The studies were unrelated, but the conclusions are nearly identical. And the parallel is not a mere coincidence in this era of sexually transmitted diseases and one million adolescent pregnancies a year. The message coming from all sides is clear: stigma and ignorance about sexuality have crippled government response to the most urgent social and health problems facing the country.
The federal government should be the first audience for the report. The conclusions announced last week by the working arm of the NAS--the Congressionally chartered National Research Council--are a welcome dissenting voice from a government that has failed to respond adequately to the AIDS epidemic and to an equally alarming epidemic of teen pregnancy. As an author of the AIDS study commented, there is "very little knowledge about sexual practices in the U.S. at all."
Education about sexual behavior among those at risk for AIDS works. A precipitous fall--on the order of 75 percent--in the rate of venereal infection among homosexual men in some urban areas has shown the efficacy of education for behavioral change. Examples like that bode well for an education effort to address the fact that teenage girls in the U.S. are five times more likely to get pregnant than those in other countries, and that 60 percent of Black children are born out of wedlock. Studies of programs in schools show that neither distributing contraceptives nor educating teens about sex is effective on its own. But the combination works. That is one reason why the Academy's call for both rings true.

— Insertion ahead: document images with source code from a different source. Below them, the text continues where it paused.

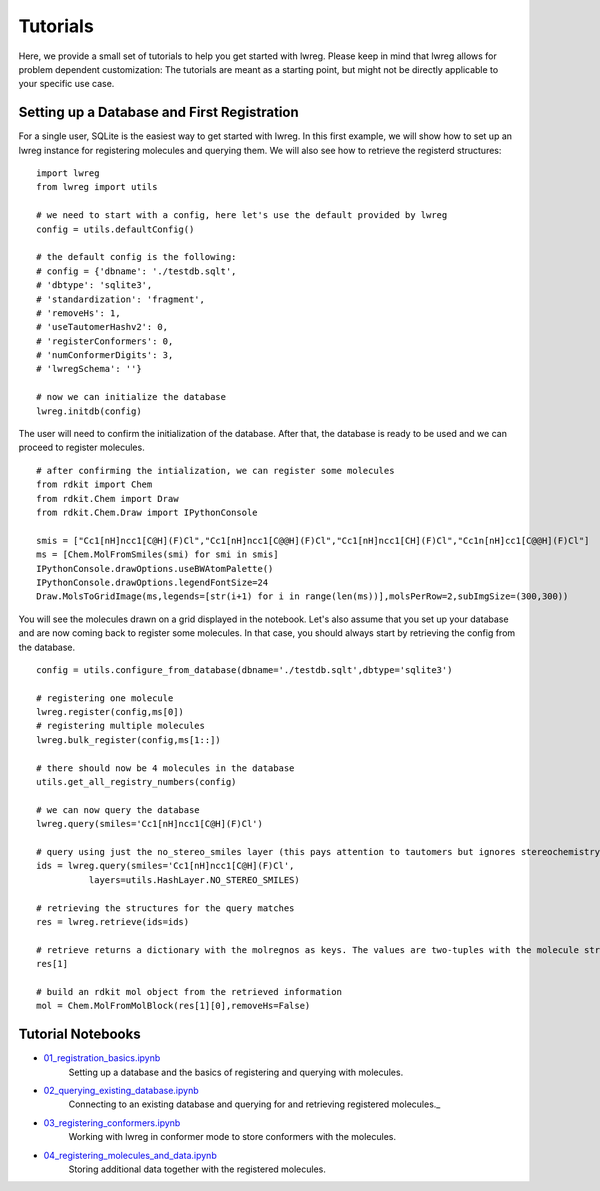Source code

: Tutorials
=========

Here, we provide a small set of tutorials to help you get started with lwreg. 
Please keep in mind that lwreg allows for problem dependent customization:
The tutorials are meant as a starting point, but might not be directly applicable to your specific use case.

Setting up a Database and First Registration
---------------------------------------------
For a single user, SQLite is the easiest way to get started with lwreg.
In this first example, we will show how to set up an lwreg instance for registering molecules and querying them.
We will also see how to retrieve the registerd structures::
     
  import lwreg
  from lwreg import utils

  # we need to start with a config, here let's use the default provided by lwreg
  config = utils.defaultConfig()

  # the default config is the following:
  # config = {'dbname': './testdb.sqlt',
  # 'dbtype': 'sqlite3',
  # 'standardization': 'fragment',
  # 'removeHs': 1,
  # 'useTautomerHashv2': 0,
  # 'registerConformers': 0,
  # 'numConformerDigits': 3,
  # 'lwregSchema': ''}

  # now we can initialize the database
  lwreg.initdb(config)

The user will need to confirm the initialization of the database. 
After that, the database is ready to be used and we can proceed to register molecules. ::

  # after confirming the intialization, we can register some molecules
  from rdkit import Chem
  from rdkit.Chem import Draw
  from rdkit.Chem.Draw import IPythonConsole
  
  smis = ["Cc1[nH]ncc1[C@H](F)Cl","Cc1[nH]ncc1[C@@H](F)Cl","Cc1[nH]ncc1[CH](F)Cl","Cc1n[nH]cc1[C@@H](F)Cl"]
  ms = [Chem.MolFromSmiles(smi) for smi in smis]
  IPythonConsole.drawOptions.useBWAtomPalette()
  IPythonConsole.drawOptions.legendFontSize=24
  Draw.MolsToGridImage(ms,legends=[str(i+1) for i in range(len(ms))],molsPerRow=2,subImgSize=(300,300))

You will see the molecules drawn on a grid displayed in the notebook.
Let's also assume that you set up your database and are now coming back to register some molecules.
In that case, you should always start by retrieving the config from the database. ::

  config = utils.configure_from_database(dbname='./testdb.sqlt',dbtype='sqlite3')

  # registering one molecule
  lwreg.register(config,ms[0])
  # registering multiple molecules
  lwreg.bulk_register(config,ms[1::])

  # there should now be 4 molecules in the database
  utils.get_all_registry_numbers(config)

  # we can now query the database
  lwreg.query(smiles='Cc1[nH]ncc1[C@H](F)Cl')

  # query using just the no_stereo_smiles layer (this pays attention to tautomers but ignores stereochemistry):
  ids = lwreg.query(smiles='Cc1[nH]ncc1[C@H](F)Cl',
            layers=utils.HashLayer.NO_STEREO_SMILES)

  # retrieving the structures for the query matches
  res = lwreg.retrieve(ids=ids)

  # retrieve returns a dictionary with the molregnos as keys. The values are two-tuples with the molecule structure and its configure_from_database
  res[1] 

  # build an rdkit mol object from the retrieved information
  mol = Chem.MolFromMolBlock(res[1][0],removeHs=False)


Tutorial Notebooks
------------------

* `01_registration_basics.ipynb <https://github.com/rinikerlab/lightweight-registration/blob/main/tutorial/01_registration_basics.ipynb>`_
   Setting up a database and the basics of registering and querying with molecules.
* `02_querying_existing_database.ipynb <https://github.com/rinikerlab/lightweight-registration/blob/main/tutorial/02_querying_existing_database.ipynb>`_
   Connecting to an existing database and querying for and retrieving registered molecules._
* `03_registering_conformers.ipynb <https://github.com/rinikerlab/lightweight-registration/blob/main/tutorial/03_registering_conformers.ipynb>`_
   Working with lwreg in conformer mode to store conformers with the molecules.
* `04_registering_molecules_and_data.ipynb <https://github.com/rinikerlab/lightweight-registration/blob/main/tutorial/04_registering_compounds_and_data.ipynb>`_
   Storing additional data together with the registered molecules.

Teen pregnancy among Blacks has been called one of this country's fundamental social crises. The Academy called AIDS "a national health crisis." The coincidence of the reports' conclusions points to an underlying problem: too often government and public alike have sidestepped education and open discussion about sexuality. Clearly contraception is a quick fix rather than a long-term solution for problems like the breakdown of the family and the spread of an incurable disease. But for the moment, a quick fix is just what is needed. We hope the recent reports become more than mere recommendations.